Task details: Below this line is a set of entries; quote exactly the lines from the line that contains "left shoulder: (81, 211)" to the line that contains "nose: (296, 205)", both lines included.

Dataset records:
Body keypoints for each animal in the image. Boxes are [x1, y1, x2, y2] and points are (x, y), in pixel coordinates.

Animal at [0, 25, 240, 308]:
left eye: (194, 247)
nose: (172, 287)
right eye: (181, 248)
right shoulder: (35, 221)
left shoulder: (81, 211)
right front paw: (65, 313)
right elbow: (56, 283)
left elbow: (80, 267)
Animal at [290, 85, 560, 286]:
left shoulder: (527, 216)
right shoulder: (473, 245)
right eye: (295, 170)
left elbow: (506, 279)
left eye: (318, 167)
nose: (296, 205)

---

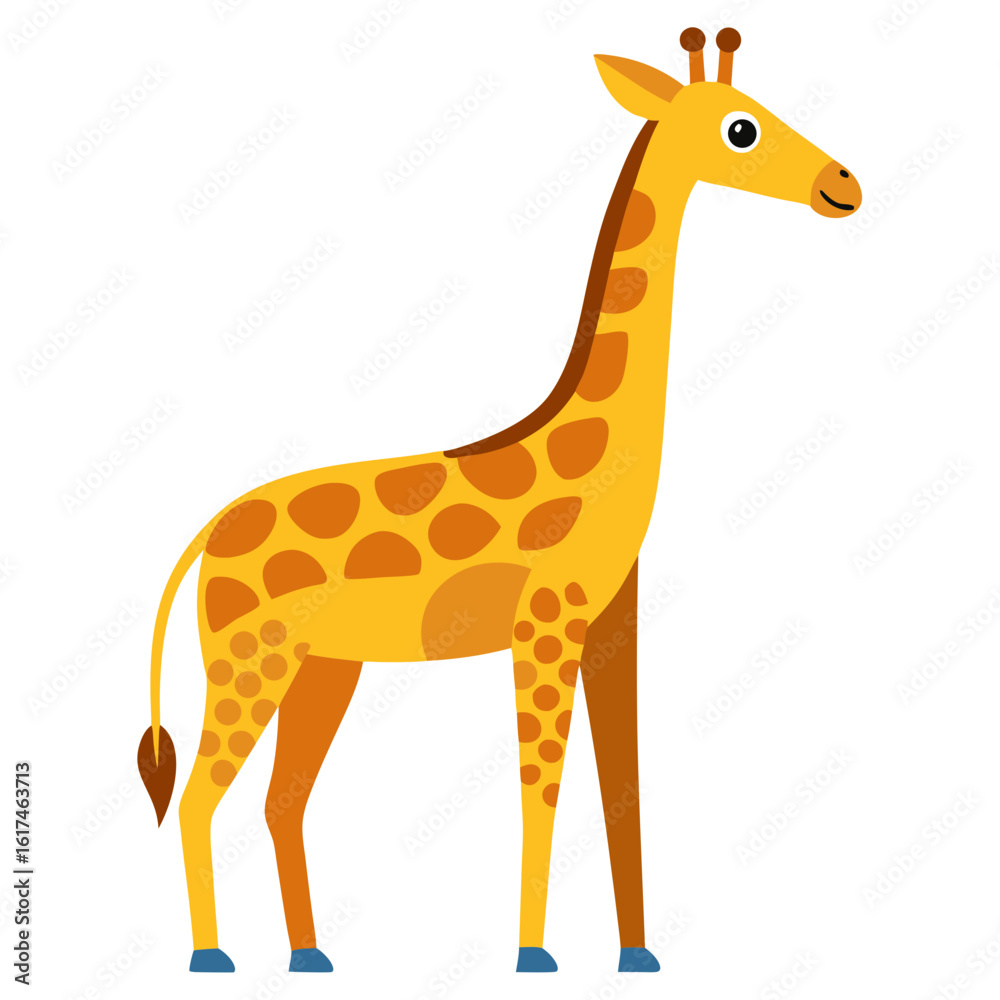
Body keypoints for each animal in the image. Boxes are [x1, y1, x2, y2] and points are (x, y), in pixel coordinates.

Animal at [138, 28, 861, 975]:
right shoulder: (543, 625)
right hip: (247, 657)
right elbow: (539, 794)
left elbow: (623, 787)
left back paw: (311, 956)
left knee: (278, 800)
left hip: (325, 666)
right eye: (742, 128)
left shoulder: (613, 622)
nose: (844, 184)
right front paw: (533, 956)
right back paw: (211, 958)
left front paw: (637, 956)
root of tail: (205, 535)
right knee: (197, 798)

Exercise solution:
left shoulder: (81, 211)
right front paw: (65, 313)
right elbow: (56, 283)
left elbow: (80, 267)
Animal at [290, 85, 560, 286]:
left shoulder: (527, 216)
right shoulder: (473, 245)
right eye: (295, 170)
left elbow: (506, 279)
left eye: (318, 167)
nose: (296, 205)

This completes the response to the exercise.